- **TASK INSTRUCTIONS**:
Copy word for word the stretch of the fruit wine forum thread below from "IMHO you're going" through "drain, then discard.".

- **SOURCE DOCUMENT**:
● ● ● ●

# How long do you leave the fruit in the primary?



## karrlot (Aug 27, 2012)

So when you're making fruit wine, how long do you leave the fruit in the primary? How do you know when to take it out?


----------



## Deezil (Aug 27, 2012)

When making non-grape wines, i tend to leave the fruit in there for as long as i can (while in the primary fermenter) - when i rack my wine and put it under airlock, i also remove the removable fruit solids at this point

If you want a more delicate wine with lighter flavors, remove the fruit sooner
If you want as flavorful of a wine as you can make, leave the fruit in there as long as you can.. But be ready for the occasional need for extended aging or clearing


----------



## spaniel (Aug 28, 2012)

IMHO you're going to get about all you will get out of the fruit in a week. You want to get the wine off the fruit and into an airlocked carbuoy before the fermentation really slows down.


----------



## BobF (Aug 28, 2012)

I leave it until it looks like there's nothing good left in the pulp. I use strainer bags, so it's easy to lift it, let it drain, then discard.

● ● ● ●

- **LISTED ENTRIES**:
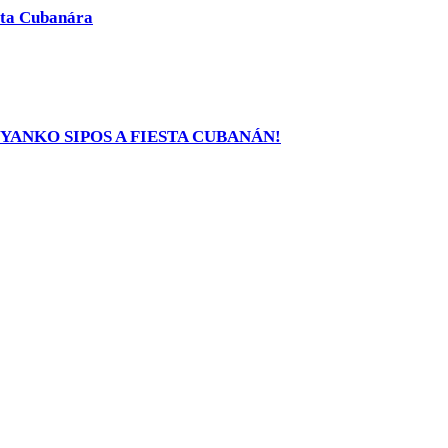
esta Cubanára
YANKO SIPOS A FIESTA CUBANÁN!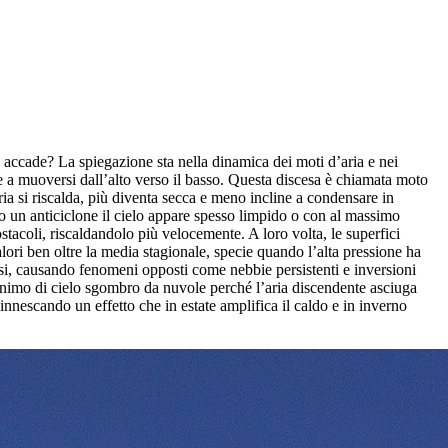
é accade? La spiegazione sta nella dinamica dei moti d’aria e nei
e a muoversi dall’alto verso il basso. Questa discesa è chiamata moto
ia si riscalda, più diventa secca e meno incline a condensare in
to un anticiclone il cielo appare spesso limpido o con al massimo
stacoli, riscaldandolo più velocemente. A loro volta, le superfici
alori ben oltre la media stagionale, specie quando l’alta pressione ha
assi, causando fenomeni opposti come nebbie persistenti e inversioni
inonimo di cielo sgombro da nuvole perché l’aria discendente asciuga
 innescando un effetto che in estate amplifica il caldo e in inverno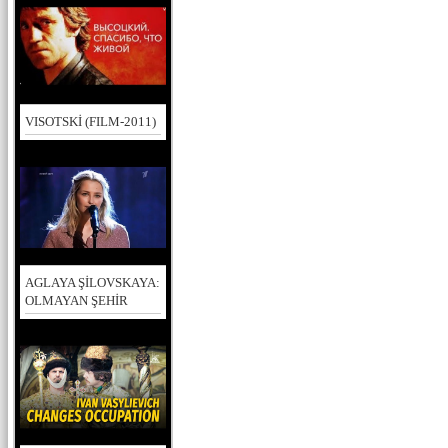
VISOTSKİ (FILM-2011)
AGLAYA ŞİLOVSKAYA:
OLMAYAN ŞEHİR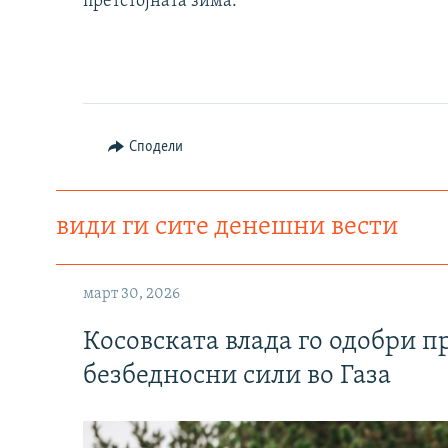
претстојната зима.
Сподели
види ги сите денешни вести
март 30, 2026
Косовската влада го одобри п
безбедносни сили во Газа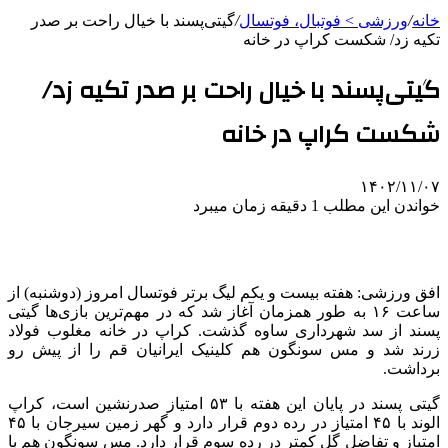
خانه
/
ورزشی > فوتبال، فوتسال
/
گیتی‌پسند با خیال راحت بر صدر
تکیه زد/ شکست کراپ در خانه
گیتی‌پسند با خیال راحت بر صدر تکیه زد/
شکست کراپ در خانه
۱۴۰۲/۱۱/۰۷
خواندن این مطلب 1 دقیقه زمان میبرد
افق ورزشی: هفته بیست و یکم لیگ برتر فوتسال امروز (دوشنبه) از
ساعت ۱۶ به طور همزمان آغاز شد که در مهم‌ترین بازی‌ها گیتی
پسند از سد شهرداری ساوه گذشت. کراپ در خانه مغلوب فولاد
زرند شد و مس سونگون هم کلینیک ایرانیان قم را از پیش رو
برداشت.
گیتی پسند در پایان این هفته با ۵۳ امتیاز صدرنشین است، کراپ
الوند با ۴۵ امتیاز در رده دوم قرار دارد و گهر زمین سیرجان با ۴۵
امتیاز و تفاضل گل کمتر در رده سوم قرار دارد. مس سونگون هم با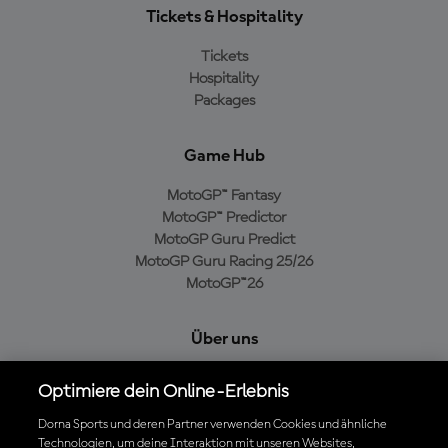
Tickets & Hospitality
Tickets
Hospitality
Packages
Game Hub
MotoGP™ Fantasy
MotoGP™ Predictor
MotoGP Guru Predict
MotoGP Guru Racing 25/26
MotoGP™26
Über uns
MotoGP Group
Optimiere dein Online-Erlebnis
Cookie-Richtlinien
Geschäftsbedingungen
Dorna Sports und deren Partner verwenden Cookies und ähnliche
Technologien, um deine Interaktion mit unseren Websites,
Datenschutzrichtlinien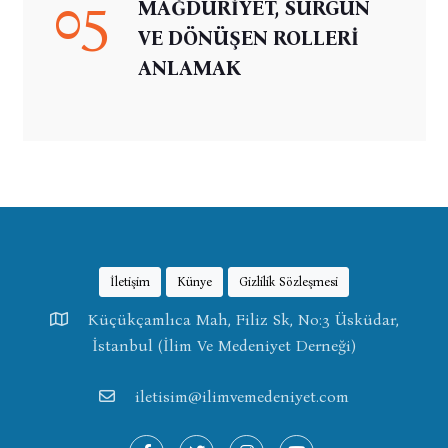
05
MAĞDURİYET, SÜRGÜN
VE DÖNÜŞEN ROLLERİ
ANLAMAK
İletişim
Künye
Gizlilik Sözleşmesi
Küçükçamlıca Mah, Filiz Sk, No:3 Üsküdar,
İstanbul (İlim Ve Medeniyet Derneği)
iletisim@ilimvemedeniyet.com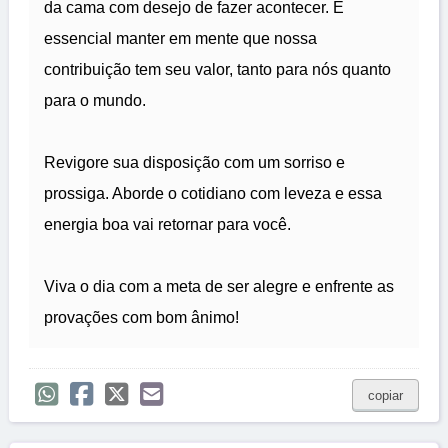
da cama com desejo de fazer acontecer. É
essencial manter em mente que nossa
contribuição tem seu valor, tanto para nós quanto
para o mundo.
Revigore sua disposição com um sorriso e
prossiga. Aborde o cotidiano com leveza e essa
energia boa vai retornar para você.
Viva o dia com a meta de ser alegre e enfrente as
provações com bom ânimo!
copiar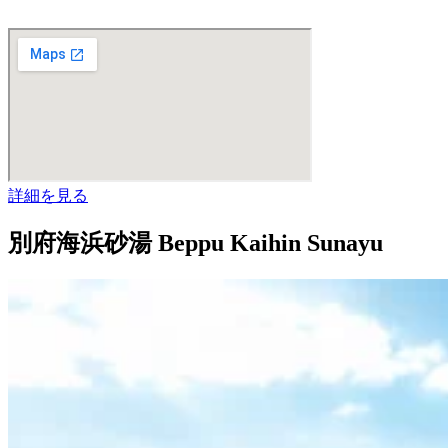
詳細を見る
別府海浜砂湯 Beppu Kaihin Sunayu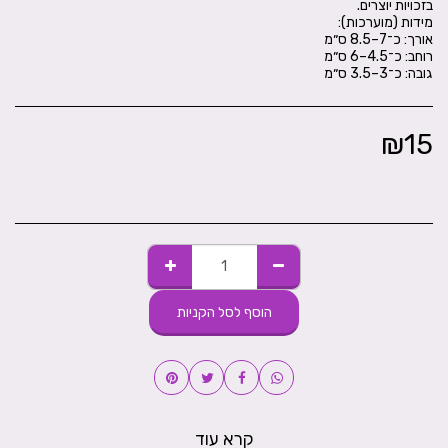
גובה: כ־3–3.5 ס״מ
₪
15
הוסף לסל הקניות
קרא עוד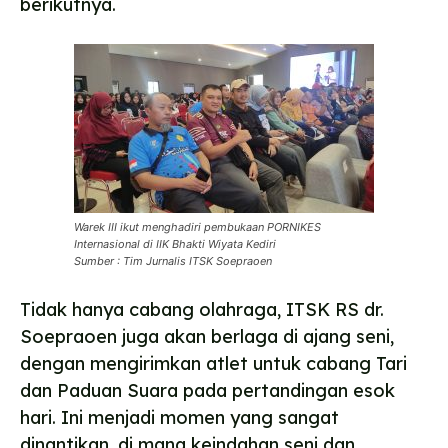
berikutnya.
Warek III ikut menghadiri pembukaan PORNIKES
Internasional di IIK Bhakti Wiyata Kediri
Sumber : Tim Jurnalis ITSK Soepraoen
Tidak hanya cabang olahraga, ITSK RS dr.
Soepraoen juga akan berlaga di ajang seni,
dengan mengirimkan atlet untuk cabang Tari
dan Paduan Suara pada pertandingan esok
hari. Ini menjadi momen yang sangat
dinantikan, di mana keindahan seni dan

● ● ● ●

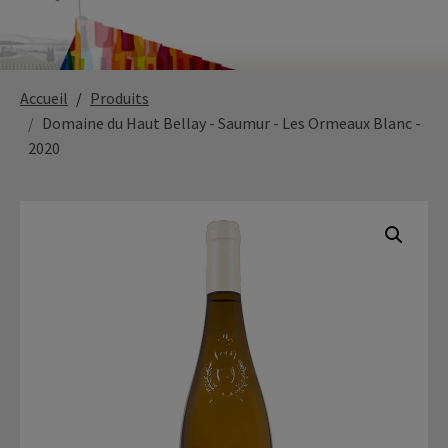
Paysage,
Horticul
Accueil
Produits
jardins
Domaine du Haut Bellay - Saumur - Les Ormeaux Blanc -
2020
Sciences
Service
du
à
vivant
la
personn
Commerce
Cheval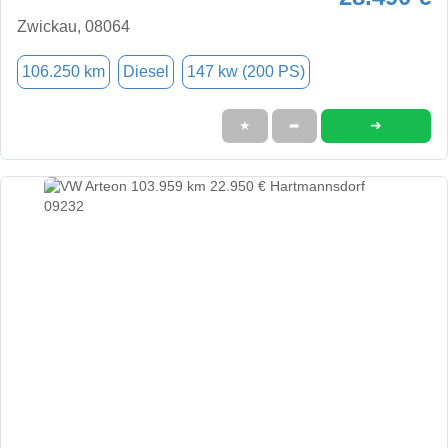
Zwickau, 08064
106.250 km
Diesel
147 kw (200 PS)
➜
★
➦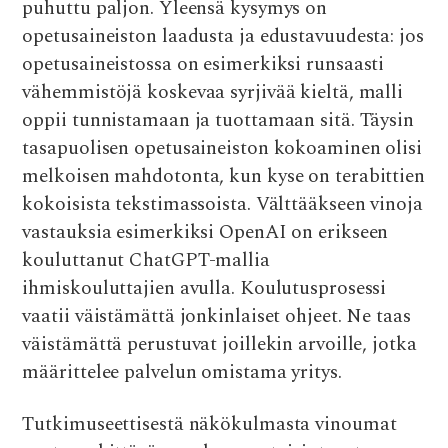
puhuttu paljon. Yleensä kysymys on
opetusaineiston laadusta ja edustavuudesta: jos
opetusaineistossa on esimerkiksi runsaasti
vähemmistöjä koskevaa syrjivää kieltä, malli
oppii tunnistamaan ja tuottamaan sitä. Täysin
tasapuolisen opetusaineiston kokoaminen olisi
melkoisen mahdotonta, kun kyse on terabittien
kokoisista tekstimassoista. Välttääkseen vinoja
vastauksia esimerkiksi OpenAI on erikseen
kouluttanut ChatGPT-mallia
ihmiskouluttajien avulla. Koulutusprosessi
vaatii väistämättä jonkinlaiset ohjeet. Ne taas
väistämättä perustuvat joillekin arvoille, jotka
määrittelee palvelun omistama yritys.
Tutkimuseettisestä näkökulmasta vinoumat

● ● ● ●

- **ANSWER TO THIS PROBLEM**:
IMHO you're going to get about all you will get out of the fruit in a week. You want to get the wine off the fruit and into an airlocked carbuoy before the fermentation really slows down.


----------



## BobF (Aug 28, 2012)

I leave it until it looks like there's nothing good left in the pulp. I use strainer bags, so it's easy to lift it, let it drain, then discard.